> [The task]:
Please transcribe the lines below exactly, and leave every image behind.
### Task material
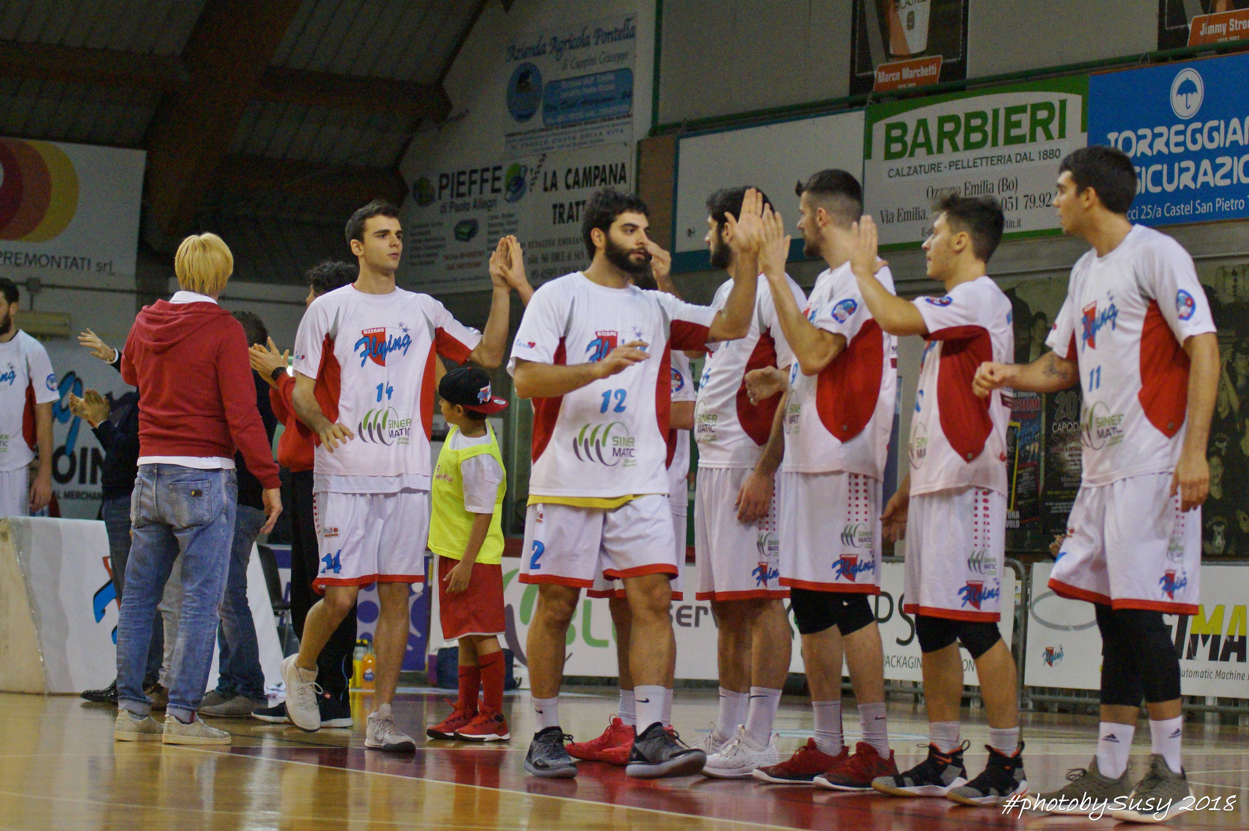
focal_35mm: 105
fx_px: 3641
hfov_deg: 19.5
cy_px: 416
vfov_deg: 13.0
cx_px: 624
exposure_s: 1/500
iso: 3200
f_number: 2.8
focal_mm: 70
######
> [Result of this task]:
focal_35mm: 105
fx_px: 3641
hfov_deg: 19.5
cy_px: 416
vfov_deg: 13.0
cx_px: 624
exposure_s: 1/500
iso: 3200
f_number: 2.8
focal_mm: 70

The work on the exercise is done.